The Blood Alcohol Content Equation (Guest Post)

Commonly modern technology, such as a Breathalyzer or obtaining a blood sample from the accused, are used to calculate BAC. The purpose of this article is to help the reader understand how to calculate blood alcohol content using only a BAC Table. BAC stands for Blood Alcohol Content and refers to the amount of alcohol within one’s bloodstream. BAC is measured by the amount of grams of alcohol, in 100 grams of blood. Anything over 8 grams of alcohol per 100 grams of blood, is considered legally intoxicated.

Without taking a blood or a breath sample, it’s very difficult to calculate Blood Alcohol Content. Hence, only a best estimates guesses can take place. That’s why police officers who suspect one be under the influence, will use a breathalyzer you to get a valid sample. Without a valid sample, it’s left up to guessing. Calculating BAC is also difficult because there is many variables involved. Some of the most common variables include gender, health issues, medications and weight. The larger a person is the larger their bloodstream is.

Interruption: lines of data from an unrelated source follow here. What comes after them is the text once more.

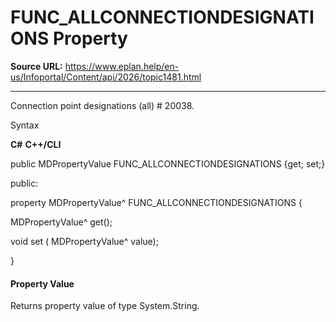 # FUNC_ALLCONNECTIONDESIGNATIONS Property

**Source URL:** https://www.eplan.help/en-us/Infoportal/Content/api/2026/topic1481.html

---

Connection point designations (all) # 20038.

Syntax

**C#**
**C++/CLI**


public MDPropertyValue FUNC_ALLCONNECTIONDESIGNATIONS {get; set;}

public:

property MDPropertyValue^ FUNC_ALLCONNECTIONDESIGNATIONS {

   MDPropertyValue^ get();

   void set (    MDPropertyValue^ value);

}


#### Property Value

Returns property value of type System.String.
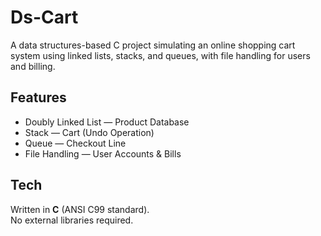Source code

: # Ds-Cart
A data structures-based C project simulating an online shopping cart system using linked lists, stacks, and queues, with file handling for users and billing.

## Features
- Doubly Linked List — Product Database  
- Stack — Cart (Undo Operation)  
- Queue — Checkout Line  
- File Handling — User Accounts & Bills  

## Tech
Written in **C** (ANSI C99 standard).  
No external libraries required.


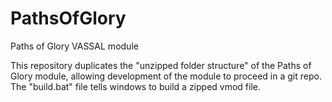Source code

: # PathsOfGlory
Paths of Glory VASSAL module

This repository duplicates the "unzipped folder structure" of the Paths of Glory module, allowing development of the module to proceed in a git repo. The "build.bat" file tells windows to build a zipped vmod file. 
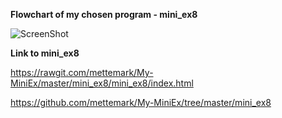 **Flowchart of my chosen program - mini_ex8**

![ScreenShot](https://github.com/mettemark/My-MiniEx/blob/master/mini_ex9/Sk%C3%A6rmbillede%202018-04-12%20kl.%2012.40.22.png)




**Link to mini_ex8**


https://rawgit.com/mettemark/My-MiniEx/master/mini_ex8/mini_ex8/index.html


https://github.com/mettemark/My-MiniEx/tree/master/mini_ex8
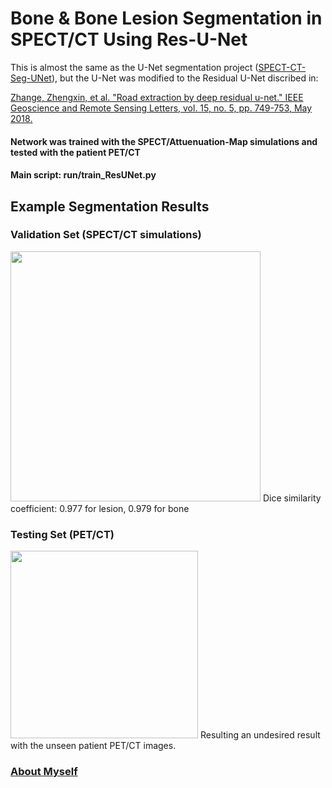 # Bone & Bone Lesion Segmentation in SPECT/CT Using Res-U-Net
This is almost the same as the U-Net segmentation project (<a href="https://github.com/junyuchen245/SPECT-CT-Seg-UNet">SPECT-CT-Seg-UNet</a>), but the U-Net was modified to the Residual U-Net discribed in:

<a href="https://ieeexplore.ieee.org/abstract/document/8309343">Zhange, Zhengxin, et al. "Road extraction by deep residual u-net." IEEE Geoscience and Remote Sensing Letters, vol. 15, no. 5, pp. 749-753, May 2018.</a>

#### Network was trained with the SPECT/Attuenuation-Map simulations and tested with the patient PET/CT
#### Main script: run/train_ResUNet.py

## Example Segmentation Results
### Validation Set (SPECT/CT simulations)
<img src="https://github.com/junyuchen245/SPECT-CT-Seg-ResUNet-Keras/blob/master/sample_img/validation.png" width="400"/>
Dice similarity coefficient: 0.977 for lesion, 0.979 for bone

### Testing Set (PET/CT)
<img src="https://github.com/junyuchen245/SPECT-CT-Seg-ResUNet-Keras/blob/master/sample_img/test.png" width="300"/>
Resulting an undesired result with the unseen patient PET/CT images.


### <a href="junyuchen245.github.io"> About Myself</a>

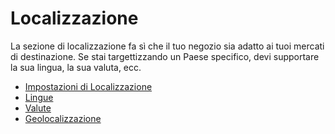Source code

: # Localizzazione

La sezione di localizzazione fa sì che il tuo negozio sia adatto ai tuoi mercati di destinazione. Se stai targettizzando un Paese specifico, devi supportare la sua lingua, la sua valuta, ecc.

* [Impostazioni di Localizzazione](impostazioni-di-localizzazione.md)
* [Lingue](lingue.md)
* [Valute](valute.md)
* [Geolocalizzazione](geolocalizzazione.md)

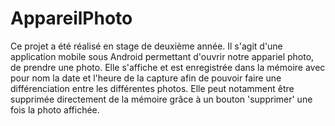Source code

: # AppareilPhoto

Ce projet a été réalisé en stage de deuxième année. Il s'agit d'une application mobile sous Android permettant d'ouvrir notre appariel photo, de prendre une photo. Elle s'affiche et est enregistrée dans la mémoire avec pour nom la date et l'heure de la capture afin de pouvoir faire une différenciation entre les différentes photos. Elle peut notamment être supprimée directement de la mémoire grâce à un bouton 'supprimer' une fois la photo affichée.
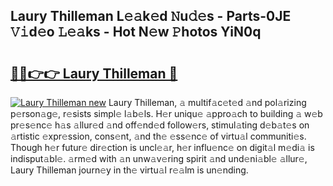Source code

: ## Laury Thilleman L𝚎𝚊k𝚎d 𝙽u𝚍𝚎s - Parts-0JE 𝚅𝚒d𝚎o 𝙻𝚎𝚊ks - Hot N𝚎w 𝙿hotos YiN0q

# <h2><a href="http://kvd4i0.teov.top/?on=Laury+Thilleman">🔗🔗👉👉 Laury Thilleman 🔗</a></h2>

[![Laury Thilleman new](https://i.imgur.com/QqkWNDz.gif)](http://kvd4i0.teov.top/?on=Laury+Thilleman)
Laury Thilleman, 𝚊 multif𝚊c𝚎t𝚎d 𝚊nd pol𝚊rizing p𝚎rson𝚊g𝚎, r𝚎sists simpl𝚎 l𝚊b𝚎ls. H𝚎r uniqu𝚎 𝚊ppro𝚊ch to building 𝚊 w𝚎b pr𝚎s𝚎nc𝚎 h𝚊s 𝚊llur𝚎d 𝚊nd off𝚎nd𝚎d follow𝚎rs, stimul𝚊ting d𝚎b𝚊t𝚎s on 𝚊rtistic 𝚎xpr𝚎ssion, cons𝚎nt, 𝚊nd th𝚎 𝚎ss𝚎nc𝚎 of virtu𝚊l communiti𝚎s. Though h𝚎r futur𝚎 dir𝚎ction is uncl𝚎𝚊r, h𝚎r influ𝚎nc𝚎 on digit𝚊l m𝚎di𝚊 is indisput𝚊bl𝚎. 𝚊rm𝚎d with 𝚊n unw𝚊v𝚎ring spirit 𝚊nd und𝚎ni𝚊bl𝚎 𝚊llur𝚎, Laury Thilleman journ𝚎y in th𝚎 virtu𝚊l r𝚎𝚊lm is un𝚎nding.

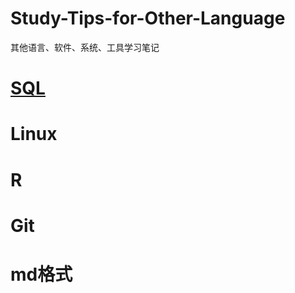 # Study-Tips-for-Other-Language
其他语言、软件、系统、工具学习笔记

# [SQL](https://github.com/Anfany/Study-Tips-for-Other-Language-/tree/master/SQL)

# Linux

# R

# Git

# md格式
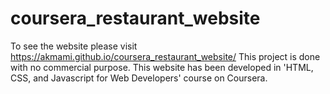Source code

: # coursera_restaurant_website
To see the website please visit https://akmami.github.io/coursera_restaurant_website/ 
This project is done with no commercial purpose. 
This website has been developed in 'HTML, CSS, and Javascript for Web Developers' course on Coursera.
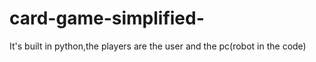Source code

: # card-game-simplified-
It's built in python,the players are the user and the pc(robot in the code)
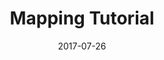 ---
title: Mapping Tutorial
excerpt: A complete introduction (wip)
date: 2017-07-26
icon:
  type: fa
  name: fa-puzzle-piece
color: blue
sections:
  - /tutorials/legacymaps/introduction
  - /tutorials/legacymaps/legacycode
---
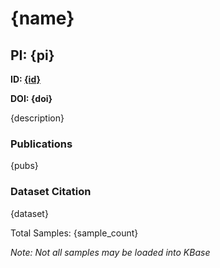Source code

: # {name}

## PI: {pi}

**ID: [{id}]({url})**

**DOI: {doi}**

{description}

### Publications

{pubs}

### Dataset Citation

{dataset}

Total Samples: {sample_count}

*Note: Not all samples may be loaded into KBase*
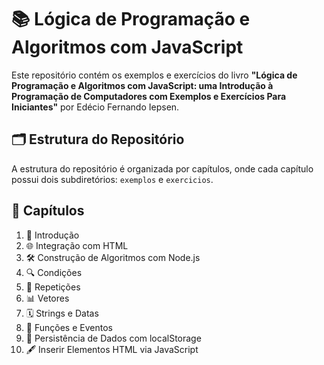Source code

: # 📚 Lógica de Programação e Algoritmos com JavaScript

Este repositório contém os exemplos e exercícios do livro **"Lógica de Programação e Algoritmos com JavaScript: uma Introdução à Programação de Computadores com Exemplos e Exercícios Para Iniciantes"** por Edécio Fernando Iepsen.

## 🗂️ Estrutura do Repositório

A estrutura do repositório é organizada por capítulos, onde cada capítulo possui dois subdiretórios: `exemplos` e `exercicios`.

## 📖 Capítulos

1. 📘 Introdução
2. 🌐 Integração com HTML
3. 🛠️ Construção de Algoritmos com Node.js
4. 🔍 Condições
5. 🔄 Repetições
6. 📊 Vetores
7. 🗓️ Strings e Datas
8. 📅 Funções e Eventos
9. 💾 Persistência de Dados com localStorage
10. 🖋️ Inserir Elementos HTML via JavaScript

As most people know, males can “outdrink” their female counterparts. This is because males are generally larger, but they have more dehydrogenase – the enzyme required to break down alcohol. Another reason is because of blood volume, the larger the blood volume the more diluted alcohol is. So if you are going shot for shot with someone of the opposite sex, in most cases it is a bad idea. Not only are drinking games a bad idea as they result in higher BAC values, but they might lead to a DUI charge.

A DUI is not only dangerous for all of those involved, but also very expensive. The cost of a DUI Lawyer alone is a few thousand dollars, that doesn’t include court fines or fees. Do the math and get yourself aboard the BAC awareness training. If you don’t you are looking at not just risking legal issues, but behavioral and health issues too. Most people think just by having a few drinks they are safe to drive, the math would tell you differently. Don’t leave your BAC up to chance, educate yourself about alcohol and sober up before getting behind the wheel.